===== Data records

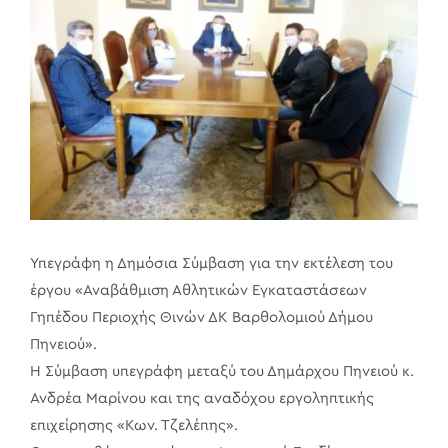
Υπεγράφη η Δημόσια Σύμβαση για την εκτέλεση του
έργου «Αναβάθμιση Αθλητικών Εγκαταστάσεων
Γηπέδου Περιοχής Θινών ΔΚ Βαρθολομιού Δήμου
Πηνειού».
Η Σύμβαση υπεγράφη μεταξύ του Δημάρχου Πηνειού κ.
Ανδρέα Μαρίνου και της αναδόχου εργοληπτικής
επιχείρησης «Κων. Τζελέπης».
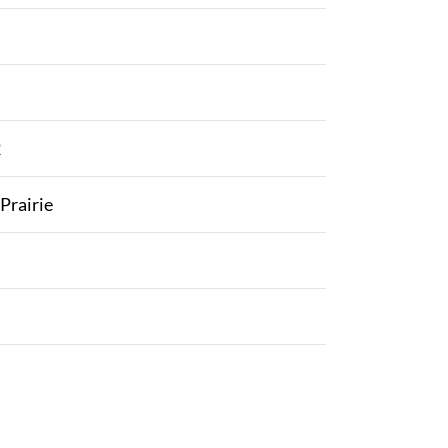
2
Prairie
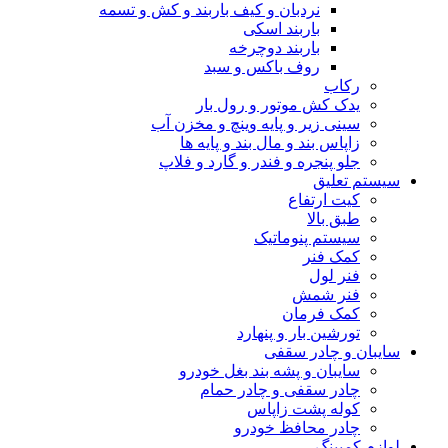
نردبان و کیف باربند و کش و تسمه
باربند اسکی
باربند دوچرخه
روف باکس و سبد
رکاب
یدک کش موتور و رول بار
سینی زیر و پایه وینچ و مخزن آب
زاپاس بند و مال بند و پایه ها
جلو پنجره و فندر و گارد و فلاپ
سیستم تعلیق
کیت ارتفاع
طبق بالا
سیستم پنوماتیک
کمک فنر
فنر لول
فنر شمش
کمک فرمان
تورشین بار و پنهارد
سایبان و چادر سقفی
سایبان و پشه بند بغل خودرو
چادر سقفی و چادر حمام
کوله پشت زاپاس
چادر محافظ خودرو
لوازم کمپینگ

==========

**Exercise instructions:**
Count the lines in the material above that contain the string "سایبان". Give only the number.

**Response for this exercise:**
2